Here are the results for plans for my wife and me from Blue Cross-Blue Shield.
This being the case, the market force at play within Obamacare is one that should be driving all the young, healthy people onto low-premium, high deductible "Bronze" level plans, that they can tie to a Health Savings Account.
And so my question is, what happens then to the structure of this program?
If everyone who is healthy enough to forego a "maintenance" insurance plan chooses to do so (and why wouldn't they?), my early assumption has to be that the insurance industry will be unable to support the older sicker people based on the lack of premium revenue. The whole idea here was to force everyone to buy insurance, raise premiums, and use the higher premiums on healthy people to pay for sicker peoples' maintenance insurance. But if younger people in general go the route of paying the bare minimum into the insurance pool as possible, instead contributing to their own HSA accounts, and the deductibles be damned, doesn't this eventually pull just as big of a Jenga piece out from the foundational levels of the scheme as people just not signing up anyway?
I do recognize that the more immediate problems with the system, such as not being able to sign up, and having no real financial reason to sign up due to the extremely low penalty, are likely to drive this train off the rails much sooner than my scenario. However, I also think that my scenario is another one that dooms this system as well. Ironically, however, taken to the next logical step in the long view, the market response would be to increase deductibles further, meaning that people would be much, much more inclined to begin actually shopping for their healthcare, rather than just showing up and expecting to be serviced for no charge, meaning that in the long run, prices to the consumer might actually come down as the healthcare industry would finally again be required to service the consumer rather than throw a fat bill at the insurance company's wall to see what sticks. Over the long term, proponents might actually trumpet to the heavens that the program has worked!
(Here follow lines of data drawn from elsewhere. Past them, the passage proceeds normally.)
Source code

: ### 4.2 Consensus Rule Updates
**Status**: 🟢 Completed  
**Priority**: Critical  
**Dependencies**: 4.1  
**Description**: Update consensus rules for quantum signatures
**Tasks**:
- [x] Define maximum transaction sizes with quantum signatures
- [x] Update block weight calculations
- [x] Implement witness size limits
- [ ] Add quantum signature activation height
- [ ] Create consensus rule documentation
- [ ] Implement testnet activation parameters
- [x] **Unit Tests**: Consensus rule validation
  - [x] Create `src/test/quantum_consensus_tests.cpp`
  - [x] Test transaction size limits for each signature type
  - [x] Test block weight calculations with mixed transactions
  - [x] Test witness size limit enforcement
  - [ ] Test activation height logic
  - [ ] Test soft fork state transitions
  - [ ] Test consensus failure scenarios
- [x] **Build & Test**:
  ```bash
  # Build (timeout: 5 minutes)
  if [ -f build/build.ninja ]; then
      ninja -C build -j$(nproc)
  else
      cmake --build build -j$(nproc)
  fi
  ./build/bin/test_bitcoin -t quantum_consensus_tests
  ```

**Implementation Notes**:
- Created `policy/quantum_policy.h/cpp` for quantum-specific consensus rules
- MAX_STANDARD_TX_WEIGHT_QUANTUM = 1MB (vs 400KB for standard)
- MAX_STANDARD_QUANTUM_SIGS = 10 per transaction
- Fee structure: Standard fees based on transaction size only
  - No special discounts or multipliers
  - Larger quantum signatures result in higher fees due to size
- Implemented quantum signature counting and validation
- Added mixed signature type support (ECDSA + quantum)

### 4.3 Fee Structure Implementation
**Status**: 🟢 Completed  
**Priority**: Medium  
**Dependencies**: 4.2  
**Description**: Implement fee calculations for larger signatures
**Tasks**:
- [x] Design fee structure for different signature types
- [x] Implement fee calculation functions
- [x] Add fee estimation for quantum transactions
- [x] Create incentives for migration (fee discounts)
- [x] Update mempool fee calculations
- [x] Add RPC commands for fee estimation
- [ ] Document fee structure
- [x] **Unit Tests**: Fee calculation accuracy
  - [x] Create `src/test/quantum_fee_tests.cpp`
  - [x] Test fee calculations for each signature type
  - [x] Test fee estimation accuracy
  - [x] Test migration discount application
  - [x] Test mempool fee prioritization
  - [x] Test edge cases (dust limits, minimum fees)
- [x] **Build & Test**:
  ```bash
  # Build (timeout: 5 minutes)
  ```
But I wouldn't give our government the credit for such foresight or patience as to wait for all of that to come to fruition. If they had the foresight or patience for that, they'd have simply written a program that majorly incentivized people to get onto HSA's, and opened up the insurance markets across state lines, giving people more freedom and choice. But the government response to a market response of insurance prices going up will surely be one instead of further control, perhaps to put some kind of fiat cap on deductibles, and eliminate HSA eligible plans, putting us all on more expensive maintenance insurance, leading to the necessity to increase the subsidy to lower income citizens, or perhaps even broadening the criteria for acceptance onto Medicaid (which is already looming large as a major wrench in the works).
Ultimately, this would also mean the healthcare industry will continue to overcharge for services, since there will continue to be no price feedback from the actual consumer.